Recent data from the Department of Commerce shows an increase in inflation in the US, which could impact future decisions by the Federal Reserve. This has drawn attention from both economists and politicians.
Increase in PCE Index
The US Department of Commerce reported that the PCE index for June rose by 0.3% from May's figure of only 0.1%. The annual inflation rate also increased to 2.6%, compared to 2.3% the month before. The core PCE reading, which excludes food and energy, also increased by 0.3% month-over-month and 2.8% year-over-year, surpassing market expectations.
Trump's Criticism of the Fed
President Donald Trump expressed discontent towards Jerome Powell, calling him 'TOO LATE, TOO STUPID, & TOO POLITICAL.' He also claimed that the Fed Chair is costing the country 'TRILLIONS OF DOLLARS.' Trump continues to publicly criticize Powell, blaming him for being slow to respond to changes in the economy.

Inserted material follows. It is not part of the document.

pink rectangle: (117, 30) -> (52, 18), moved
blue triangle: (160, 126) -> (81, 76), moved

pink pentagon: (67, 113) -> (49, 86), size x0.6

Markets React to Inflation Data
Concerns are also rising with wage growth showing only a 0.1% increase month-over-month, the slowest rate since November 2024. Additionally, the personal savings rate remained flat at 4.5%, showing no improvement. Investors have begun to look towards gold as a safer asset, with its price increasing by 1% to $3,308.07 per ounce.
The rise in inflation presents new challenges for the Federal Reserve and the economy at large. The Fed's response and the administration's policies will be key in shaping future economic plans.